Eda’s steady hand, deep grasp of detail, diligence and trademark determination combined with Ming Ren’s talent as both an artist and teacher to set her in motion. Eda quickly bloomed into a prolific artist in great command of her stroke; stunning even Asian artists. Her framers, refusing to believe that she was Caucasian, insisted on hand-delivering her first set of framed pictures in order to see the four-foot eleven inch ‘Tiger Woman’ for themselves.

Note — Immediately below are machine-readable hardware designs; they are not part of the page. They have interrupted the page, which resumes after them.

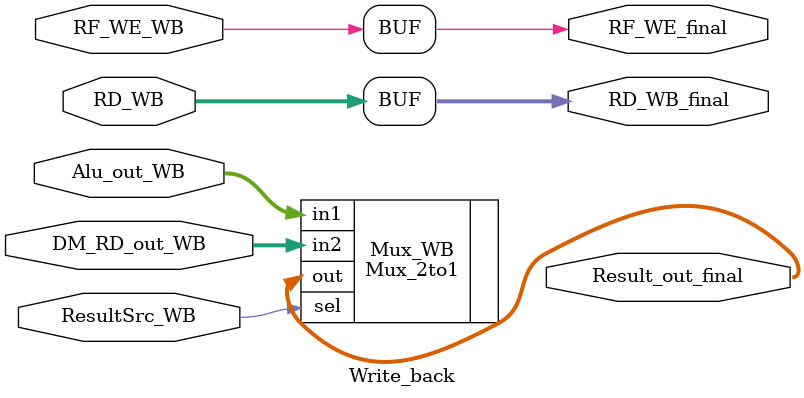
<source format=v>
`timescale 1ns / 1ps


module Write_back(Alu_out_WB, DM_RD_out_WB, RF_WE_WB, ResultSrc_WB, Result_out_final, RF_WE_final, RD_WB, RD_WB_final );

// declaration of inputs
input [31:0] Alu_out_WB, DM_RD_out_WB;
input wire ResultSrc_WB, RF_WE_WB;
input [4:0] RD_WB;

// declaration of output
output [31:0] Result_out_final;
output RF_WE_final;
output [4:0] RD_WB_final;

assign RF_WE_final = RF_WE_WB;
assign RD_WB_final = RD_WB;

// instantiation of mux
Mux_2to1 Mux_WB (.in1(Alu_out_WB), .in2(DM_RD_out_WB), .sel(ResultSrc_WB),.out(Result_out_final));



endmodule

</source>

Over the course of her 15 remaining years she created approximately three hundred Chinese Paintings; many are considered exquisite.
Ming Ren uses examples of Eda’s work to show and encourage his students, and for ten years they made annual field trips to Eda’s home to meet and question the lady who said “If I can do this, you can too”. Only after a decade of painting did she finally accept her talent and allow herself to be called an artist. It took 79 years, but “monkey-see, monkey-do” was finally behind her.
Eda learned early to trust her intuition, and thus she always knew when it was time to let things go. When she could no longer lunch with her loved ones nor make it upstairs to paint, she announced her end was near. Her only remaining wish was to comfortably die in her home; which she accomplished on June 7, 2004.
Eda Kavin was one of the great ladies of San Francisco. And like The City itself, her life and art shine as a monument to what freedom, will-power, and the quest for beauty can achieve.